[[ Available data, beginning ]]
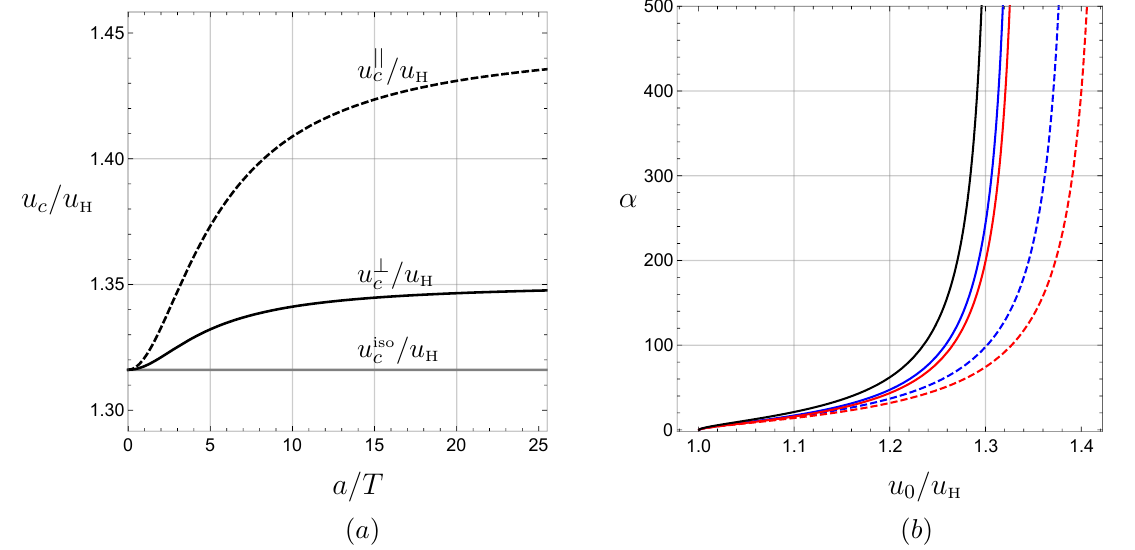
Figure 6 . (a) Critical point u c at which (cid:11) diverges as a function of the anisotropy parameter. The continuous curve represent the result for u ? , while the dashed curve represent the result for u jj c . c The horizontal gray curve is the result for the isotropic case u iso =u = 3 1 = 4 . (b) The shock wave H c parameter (cid:11) as a function of u 0 . The curves correspond from the left to the right to a=T = 0 (black curve), a=T = 8 : 56 (blue curves) and a=T = 21 : 57 (red curves). The continuous/dashed curves represent the result for a strip orthogonal/parallel to the anisotropic direction.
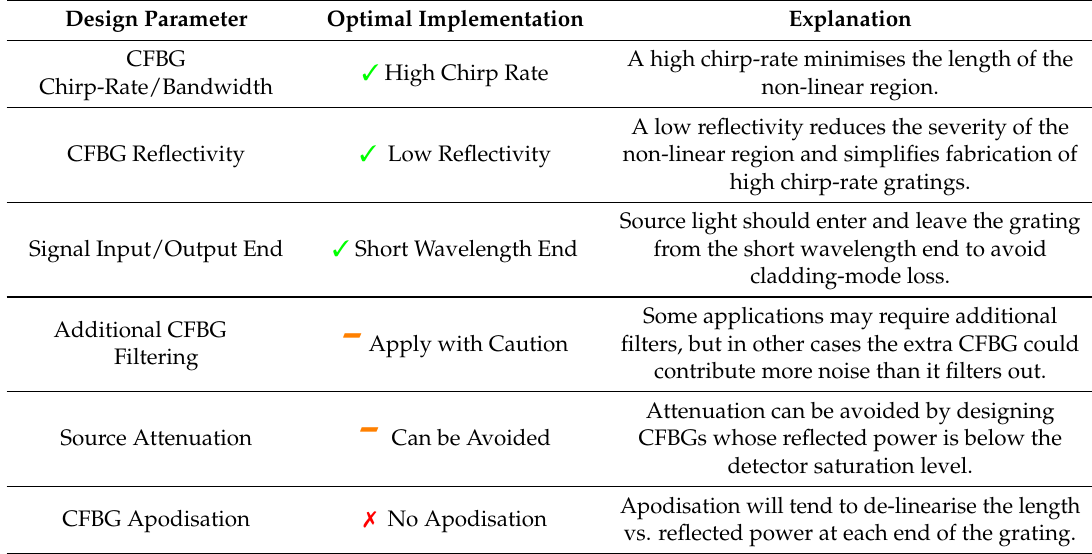
Table 4. A summary of design considerations for CFBG detonation velocity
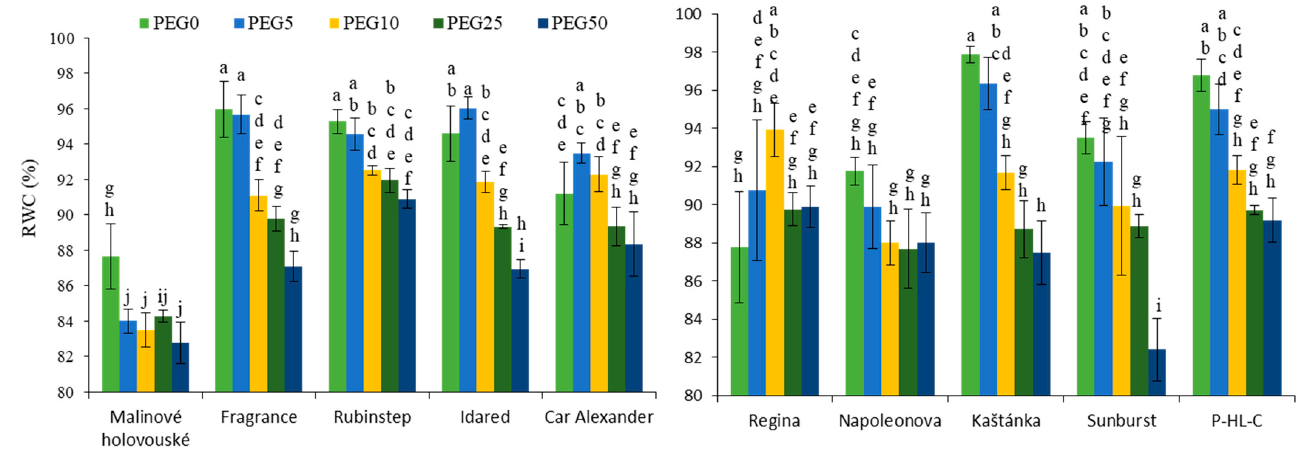
Figure 2. Effect of PEG-6000 concentration on the relative water content (%) for in vitro culture of apple ( left ) and cherry ( right ) cultivars. Error bars represent standard deviation (SD). Values within column, followed by the same letter(s), are not significantly different according to Tukey’s test ( p < 0.05).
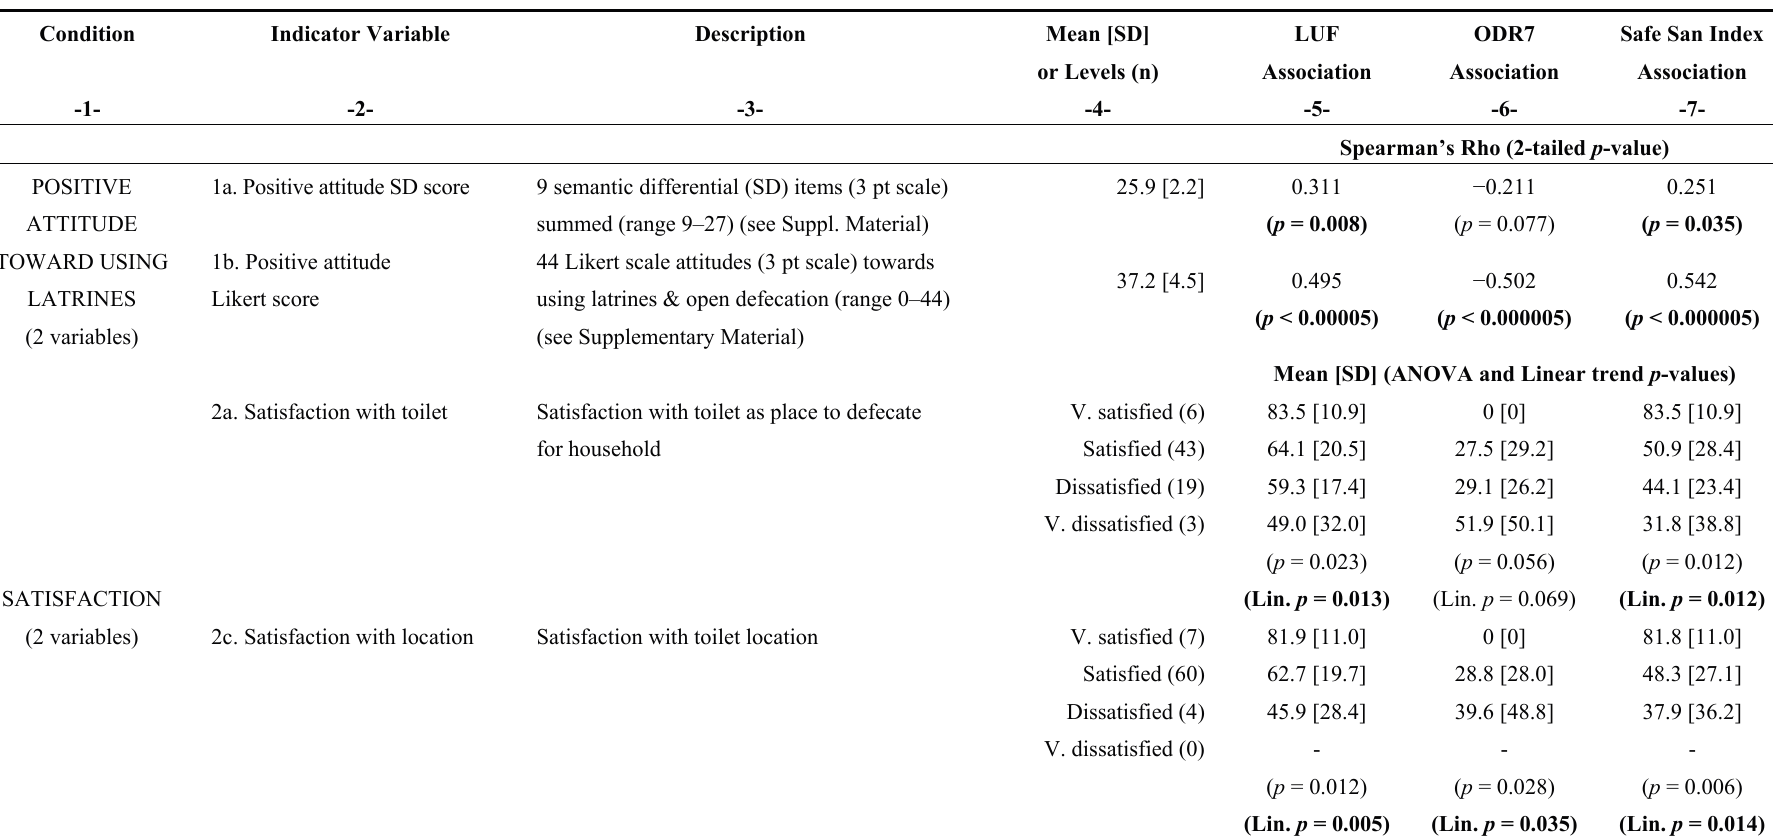
Table 5. External validity of the Safe San Index and its components: statistical tests of association in the expected direction with conditions for high latrine use and low open defecation behavior (71 households with functioning latrine at F1) ( p -values < 0.05 in bold).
[[ Available data, end ]]
- [Work task]
Restate the whole of the material word for word without the pictures.

- [Written response]
Figure 6 . (a) Critical point u c at which (cid:11) diverges as a function of the anisotropy parameter. The continuous curve represent the result for u ? , while the dashed curve represent the result for u jj c . c The horizontal gray curve is the result for the isotropic case u iso =u = 3 1 = 4 . (b) The shock wave H c parameter (cid:11) as a function of u 0 . The curves correspond from the left to the right to a=T = 0 (black curve), a=T = 8 : 56 (blue curves) and a=T = 21 : 57 (red curves). The continuous/dashed curves represent the result for a strip orthogonal/parallel to the anisotropic direction.
Table 4. A summary of design considerations for CFBG detonation velocity
Figure 2. Effect of PEG-6000 concentration on the relative water content (%) for in vitro culture of apple ( left ) and cherry ( right ) cultivars. Error bars represent standard deviation (SD). Values within column, followed by the same letter(s), are not significantly different according to Tukey’s test ( p < 0.05).
Table 5. External validity of the Safe San Index and its components: statistical tests of association in the expected direction with conditions for high latrine use and low open defecation behavior (71 households with functioning latrine at F1) ( p -values < 0.05 in bold).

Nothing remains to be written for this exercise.